(tl;dr: It's letter of recommendation season, and so I decided to write one to a paper that's really been influential in my recent thinking. Psychometrics, y'all.)
To whom it may concern:
I am writing to provide my strongest recommendation for the paper, "Attack of the Psychometricians" by Denny Borsboom (2006). Reading this paper oriented me to a rich tradition of psychometric modeling – but more than that, it changed my perspective on the relationship between psychological measurement and theory. (It also taught me to use the term "sumscore"* as an insult). I urge you to consider it for a position in your reading list, syllabus, or lab meeting.
I first met AotP (or Attack!, as I like to call it) via a link on twitter. Not the most auspicious beginning, but from a quick skim on my phone, I could tell that this was a paper that needed further study.

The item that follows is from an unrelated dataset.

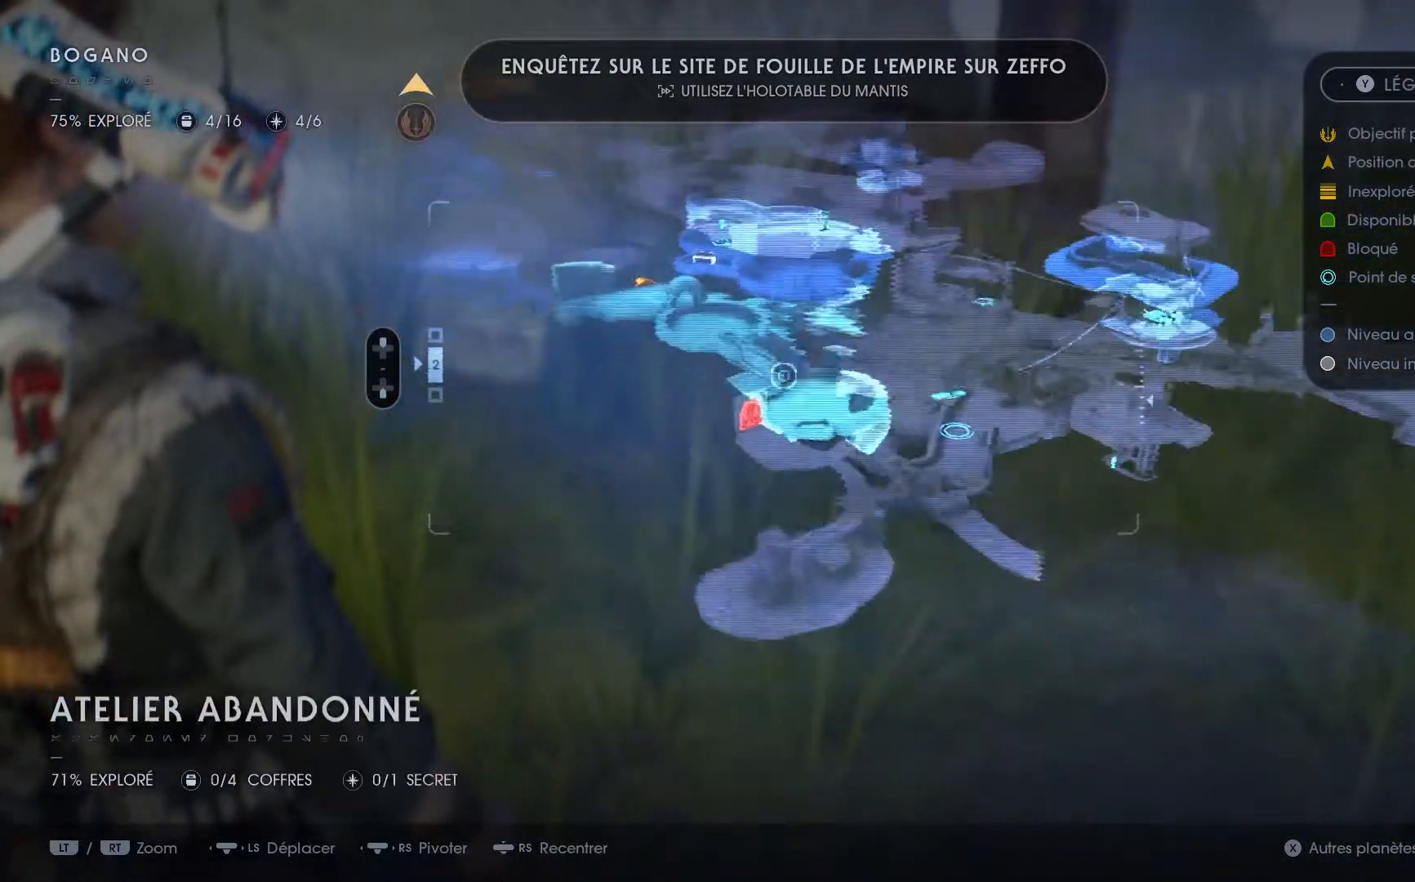
{"buttons": [], "left_stick": "up-left", "right_stick": "right", "events": [[483, "left_stick", "up-left"]]}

The paper presents and discusses what it calls the central insight of psychometrics: that "measurement does not consist of finding the right observed score to substitute for a theoretical attribute, but of devising a model structure to relate an observable to a theoretical attribute." In other words, the goal is to make models that link data to theoretical quantities of interest. What this means is that measurement is essentially continuous with theory construction. By creating and testing a good measurement model, you're creating and testing a key component of a good theory.
Attack! has made me think about the origins of this situation. Here's my attempt at an origin story. In the olden times, all the psychologists went to the same conferences and worried about the same things. But then a split formed between different groups. Educational psychologists and psychometricians knew that different problems on tests had different measurement properties, and began exploring how to select good and bad items, and how to figure out people's ability abstracted away from specific items. Cognitive psychologists, on the other hand, spurned this item-level variation and embraced the dogma of exchangeable experimental items. People did Lots Of Trials, all generated from the same basic template. The sumscore reigned supreme, and yielded important insight into Memory, Attention, and Reasoning (irrespective of what was being remembered, attended to, or reasoned about).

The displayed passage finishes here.